R’N C : On compare Ayreon à Avantasia de temps à autre, même si je considère que Avantasia est de style plus hard. As-tu écouté le dernier album d’Avantasia ?
AL : Oui, je joue d’ailleurs de la guitare sur cet album. Pour tout vous dire, j’ai volé l’idée du livret à Tobias Sammet (rires). Il est magnifique. J’ai été surpris par la qualité de la musique et des chanteurs. Les refrains sont très accrocheurs chez Tobias. Ce n’est pas le cas sur mes albums. Il est rare que quelqu’un écoute un morceau et siffle l’air après. C’est un monde totalement différent de celui de Ayreon. Le seul point commun de ces deux projets est que nous racontons des histoires et invitons de nombreux chanteurs et musiciens. Heureusement d’ailleurs !
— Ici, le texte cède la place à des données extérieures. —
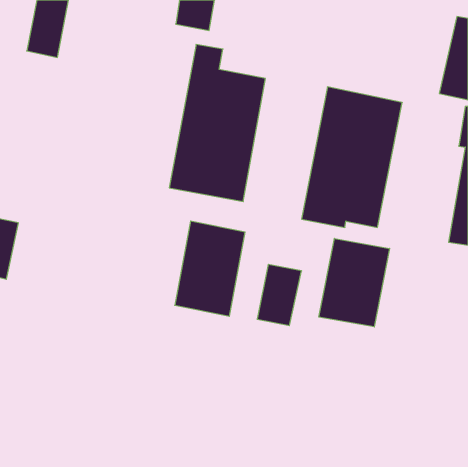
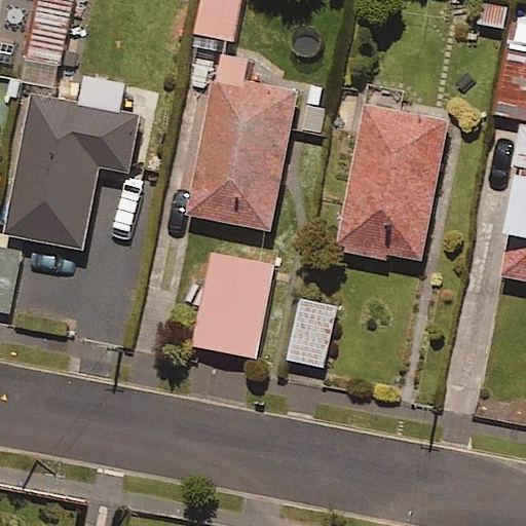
building: none -> [4,85,138,250]
building: [319,238,390,327] -> none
R’N C : Lors de notre précédente interview, tu disais écouter de nombreux albums en faisant ton jogging. Quels sont les derniers albums que tu as aimés ?
AL : Pas plus tard qu’hier, j’ai écouté le nouvel album de Jon Olivia « Raise The Curtain ». J’ai beaucoup aimé. Cela me rappelle un peu Alice Cooper dans les années 70. L’un de mes coups de cœur est également le nouvel album de Wisdom Of Crowds, le projet du chanteur du groupe Katatonia. J’écoute majoritairement des nouveautés. Je suis abonné à de nombreux magazines qui fournissent des samplers de nouveautés.
R’N C : Arjen, je te remercie pour ce second entretien mené avec toi.